Directions → From the records below, please print only the lines from the one containing "cells are negative" through the one containing "image shows no", both included. Skip the pictures.

Recorded information →
*** Begin section ***

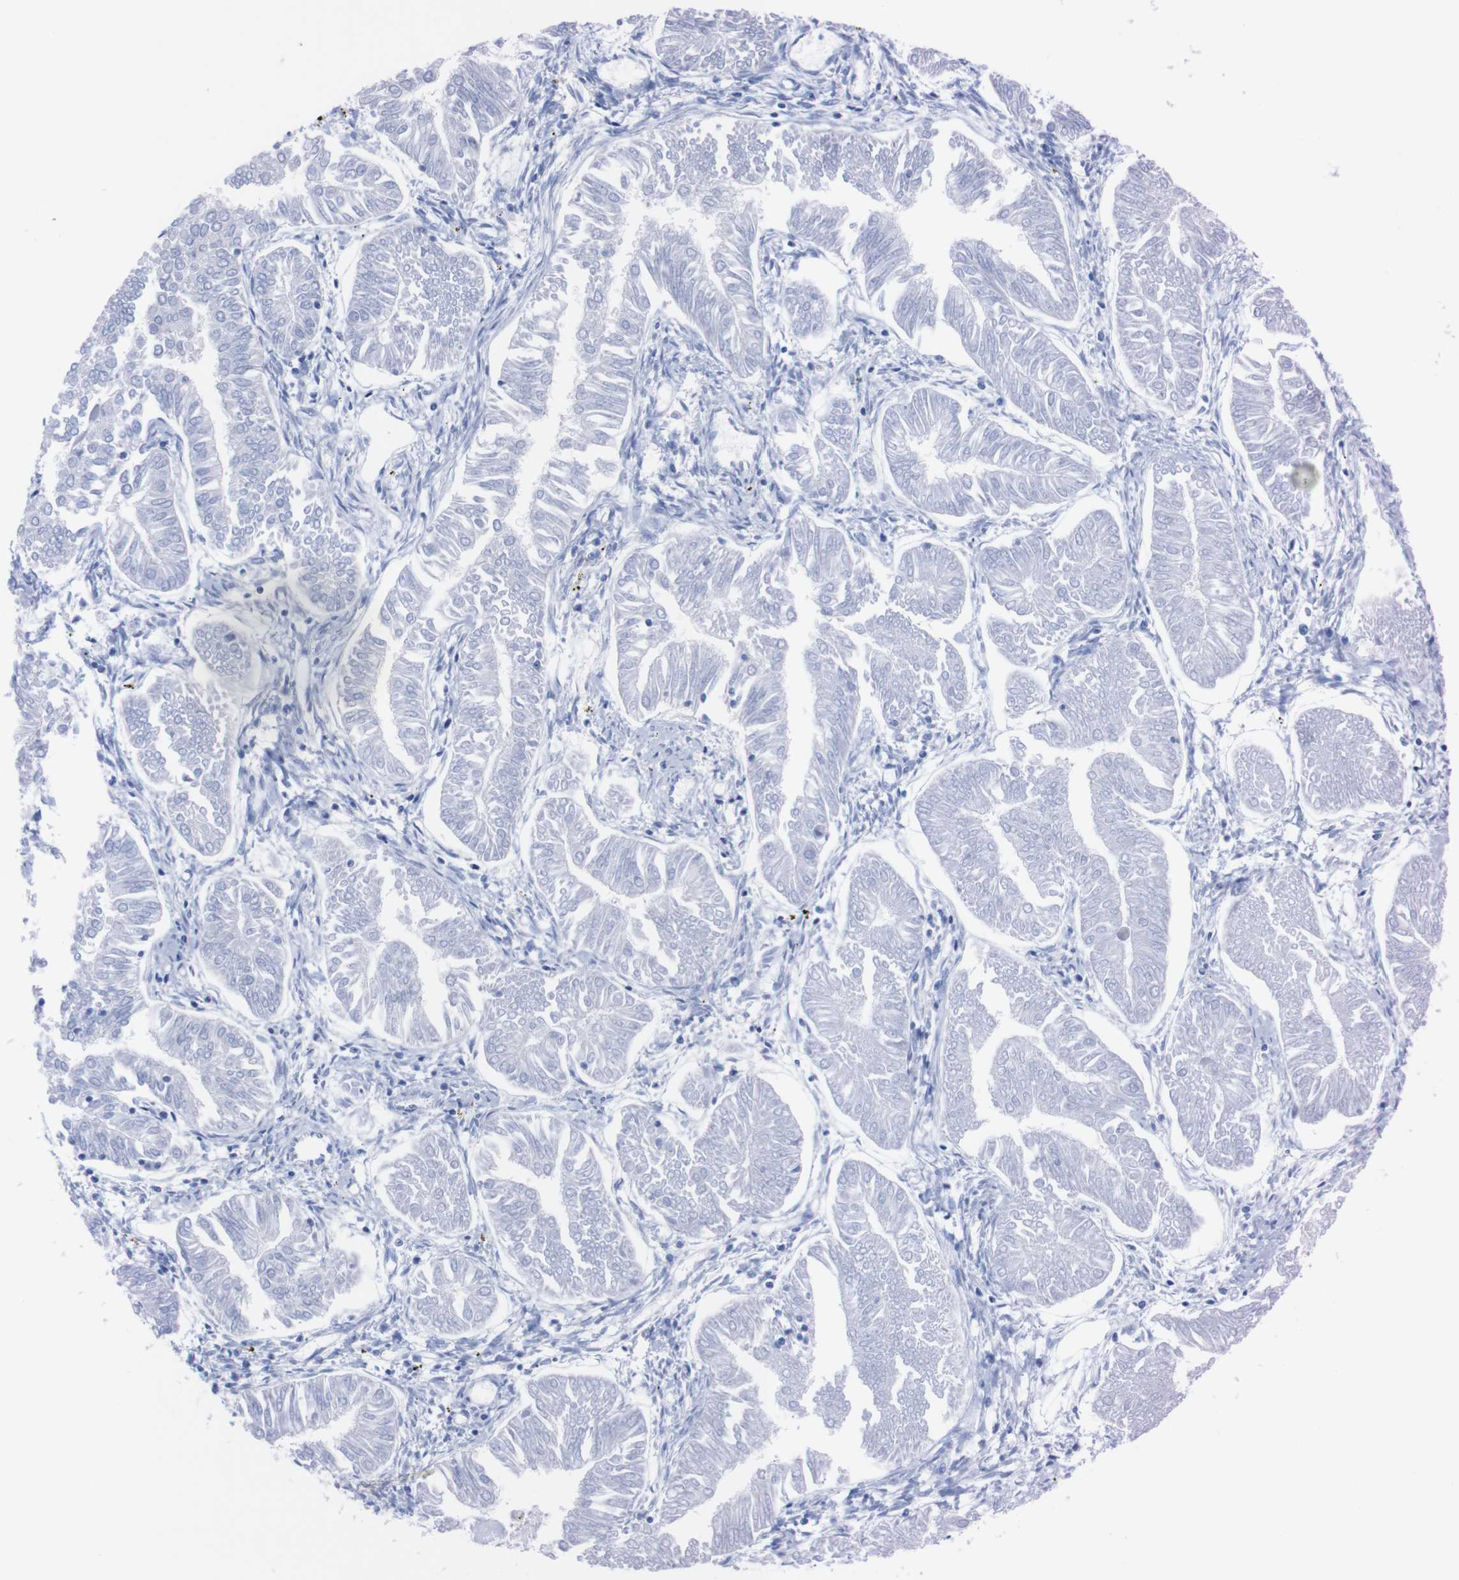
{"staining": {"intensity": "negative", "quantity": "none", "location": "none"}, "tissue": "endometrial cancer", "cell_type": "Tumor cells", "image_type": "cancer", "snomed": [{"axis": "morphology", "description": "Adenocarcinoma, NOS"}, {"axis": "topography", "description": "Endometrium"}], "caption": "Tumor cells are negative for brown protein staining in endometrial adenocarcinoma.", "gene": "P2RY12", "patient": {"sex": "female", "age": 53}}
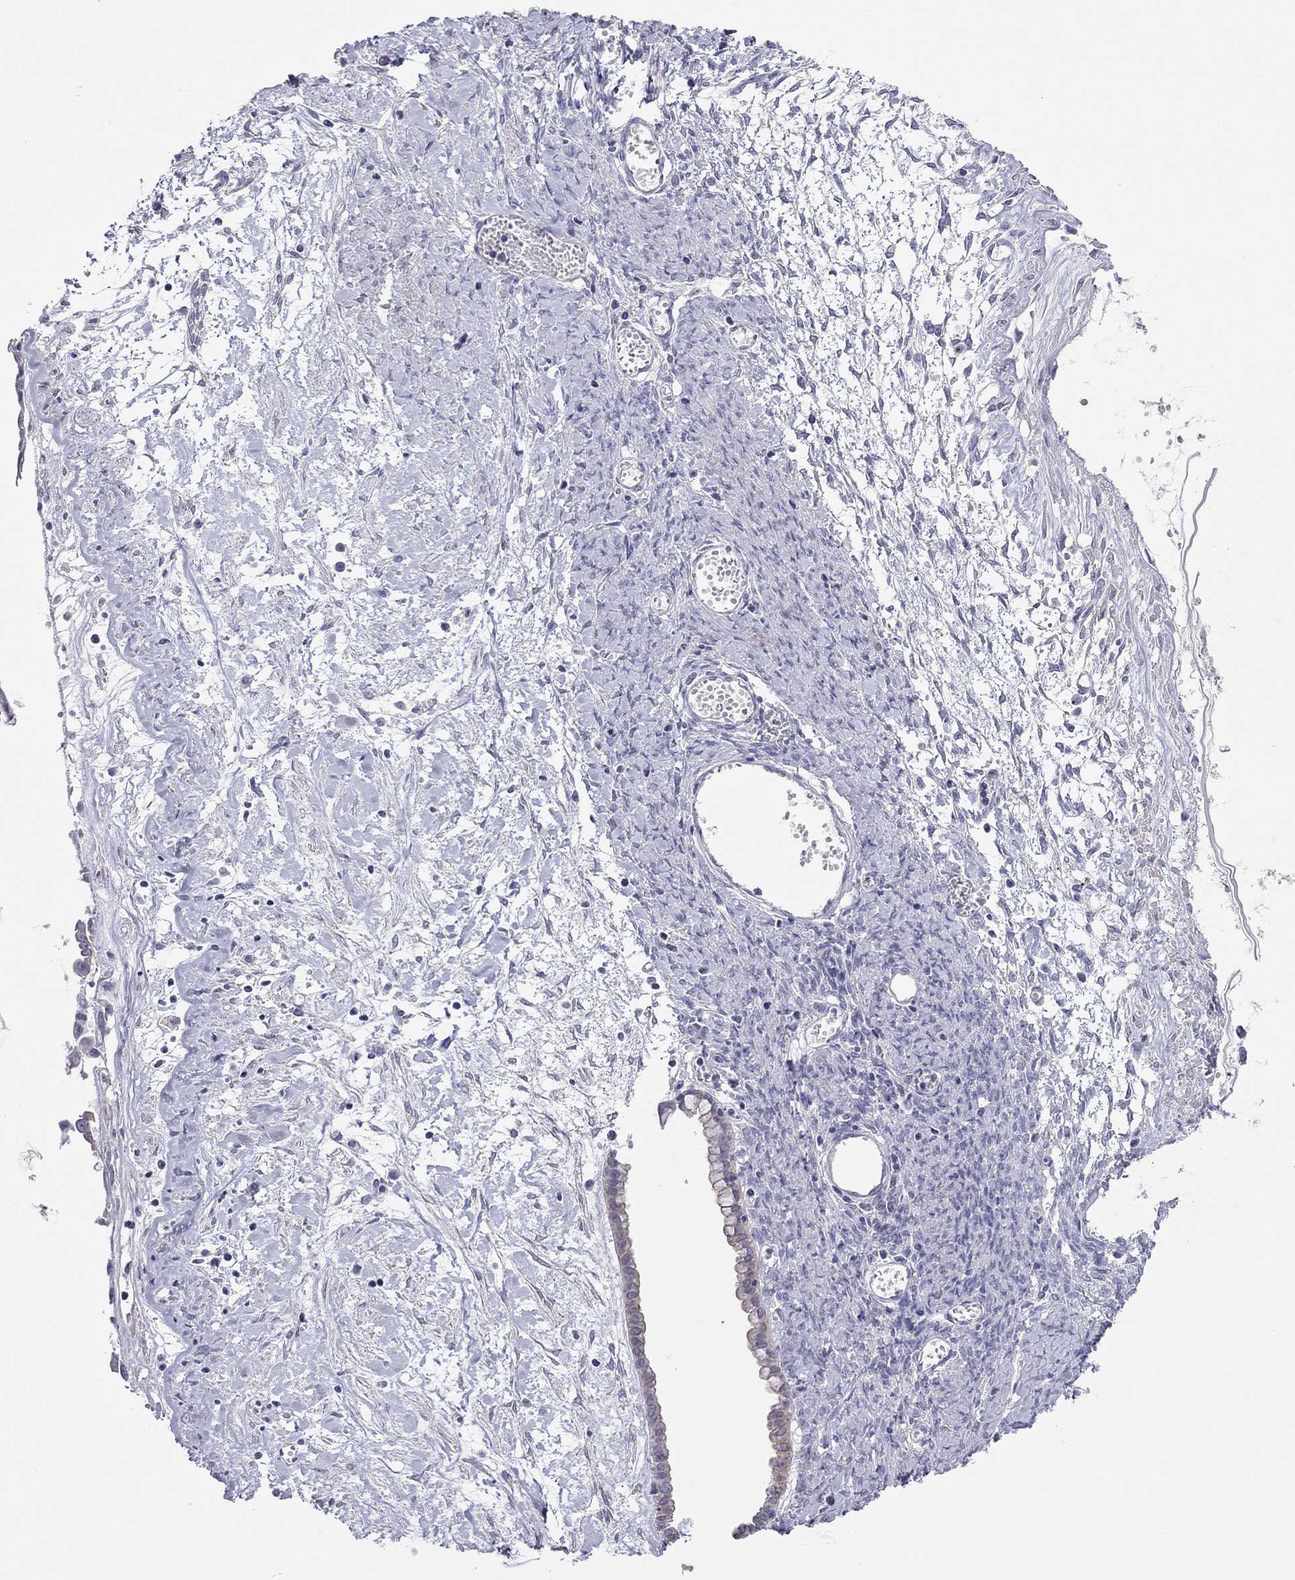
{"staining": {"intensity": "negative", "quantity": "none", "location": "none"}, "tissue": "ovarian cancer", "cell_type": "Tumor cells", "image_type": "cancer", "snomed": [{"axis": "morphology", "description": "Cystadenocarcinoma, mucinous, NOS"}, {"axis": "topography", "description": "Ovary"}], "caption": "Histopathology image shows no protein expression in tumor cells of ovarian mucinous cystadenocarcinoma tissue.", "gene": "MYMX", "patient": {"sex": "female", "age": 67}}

*** End section ***
*** Begin section ***

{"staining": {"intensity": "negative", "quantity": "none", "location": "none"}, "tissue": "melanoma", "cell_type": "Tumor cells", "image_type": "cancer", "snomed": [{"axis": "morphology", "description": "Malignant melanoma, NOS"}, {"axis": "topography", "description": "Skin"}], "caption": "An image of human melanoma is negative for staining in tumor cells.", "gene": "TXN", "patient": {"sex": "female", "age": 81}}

*** End section ***
*** Begin section ***

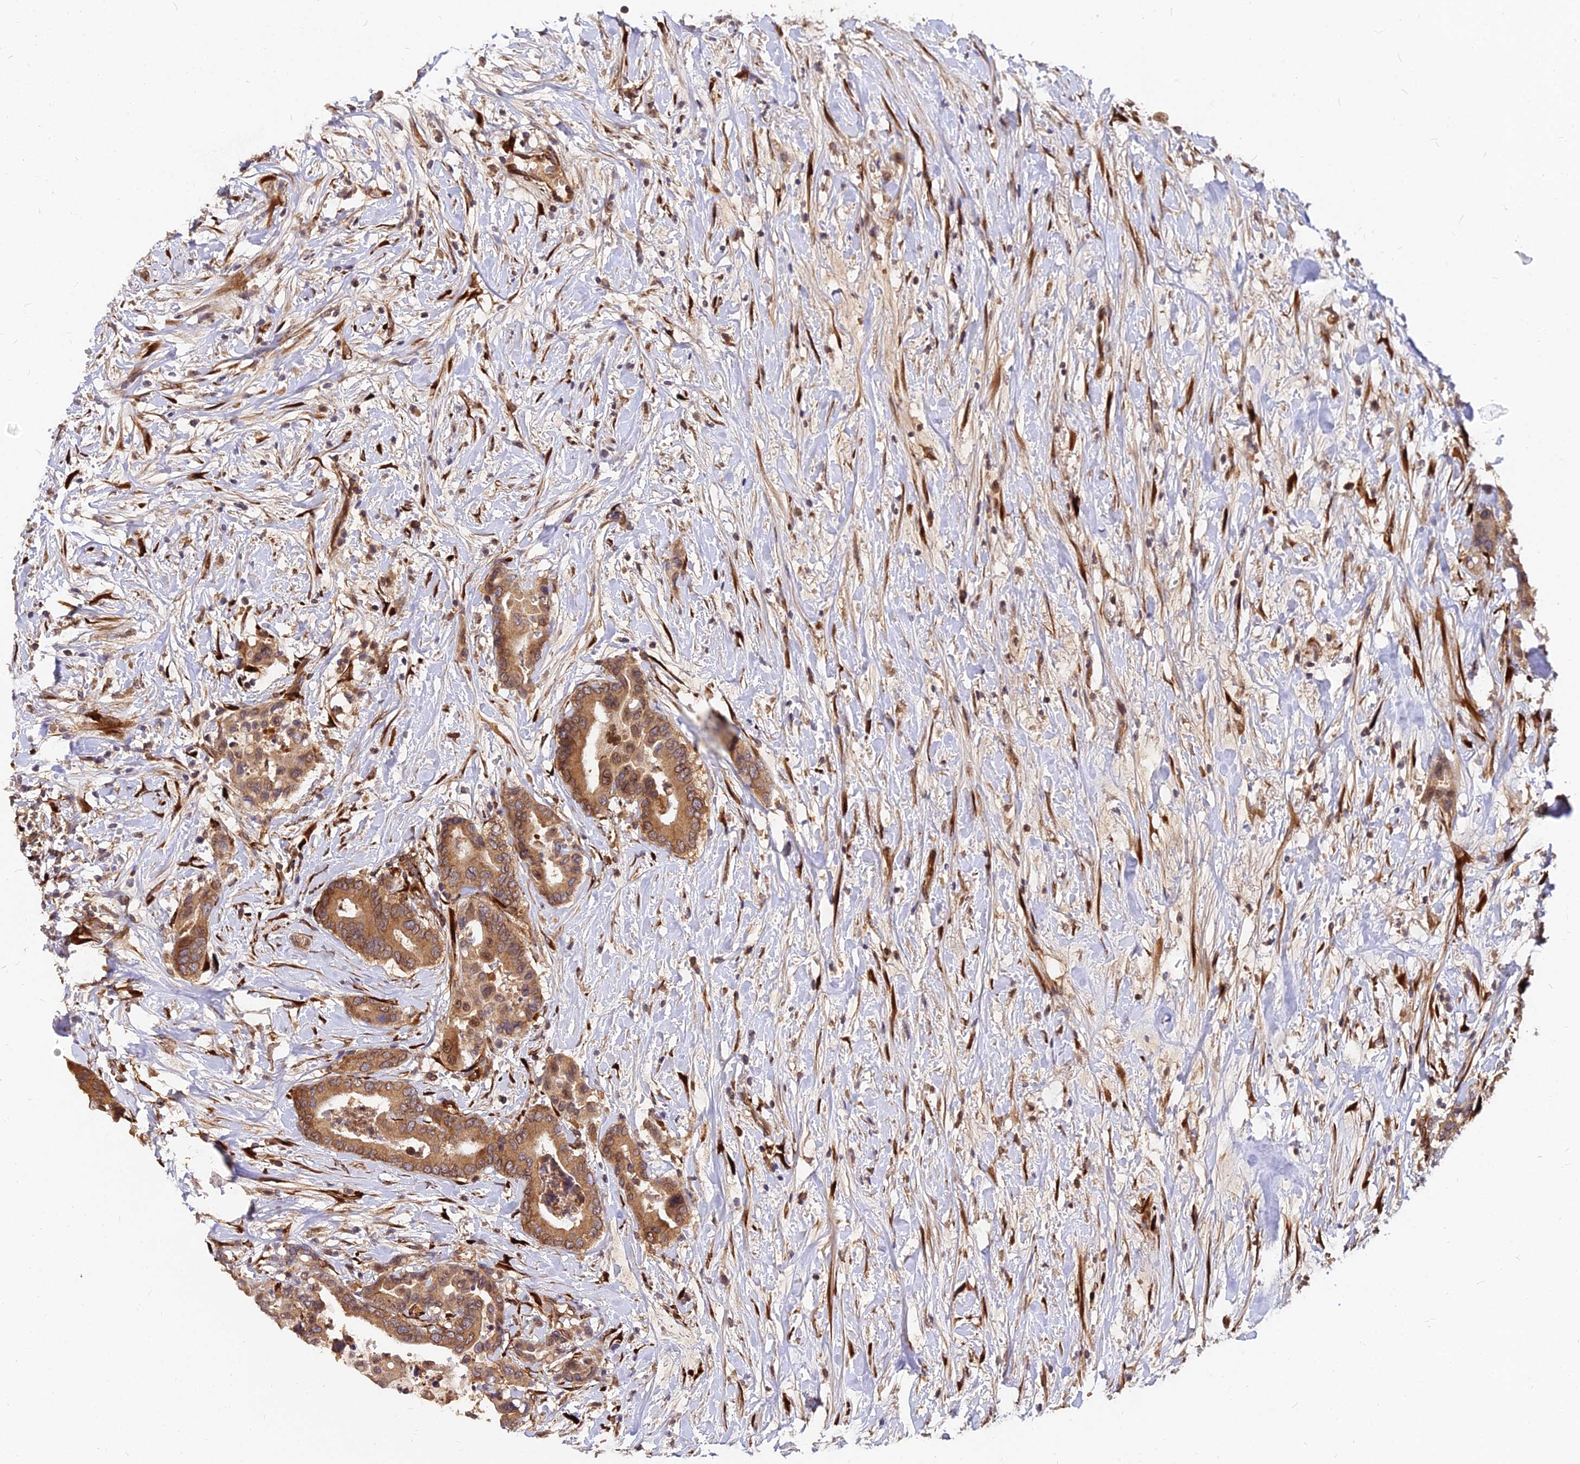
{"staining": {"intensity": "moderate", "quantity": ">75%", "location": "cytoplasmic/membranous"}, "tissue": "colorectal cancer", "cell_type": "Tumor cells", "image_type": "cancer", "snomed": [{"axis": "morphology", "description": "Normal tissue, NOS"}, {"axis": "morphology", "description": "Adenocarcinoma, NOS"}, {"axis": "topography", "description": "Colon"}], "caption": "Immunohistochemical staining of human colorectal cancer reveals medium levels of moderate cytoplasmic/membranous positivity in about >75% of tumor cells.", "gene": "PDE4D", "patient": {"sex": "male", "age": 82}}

*** End section ***

Exercise solution →
{"staining": {"intensity": "negative", "quantity": "none", "location": "none"}, "tissue": "endometrial cancer", "cell_type": "Tumor cells", "image_type": "cancer", "snomed": [{"axis": "morphology", "description": "Adenocarcinoma, NOS"}, {"axis": "topography", "description": "Endometrium"}], "caption": "Tumor cells are negative for brown protein staining in endometrial adenocarcinoma.", "gene": "P2RY12", "patient": {"sex": "female", "age": 53}}
{"staining": {"intensity": "negative", "quantity": "none", "location": "none"}, "tissue": "ovarian cancer", "cell_type": "Tumor cells", "image_type": "cancer", "snomed": [{"axis": "morphology", "description": "Cystadenocarcinoma, mucinous, NOS"}, {"axis": "topography", "description": "Ovary"}], "caption": "Histopathology image shows no protein expression in tumor cells of ovarian mucinous cystadenocarcinoma tissue.", "gene": "MYMX", "patient": {"sex": "female", "age": 67}}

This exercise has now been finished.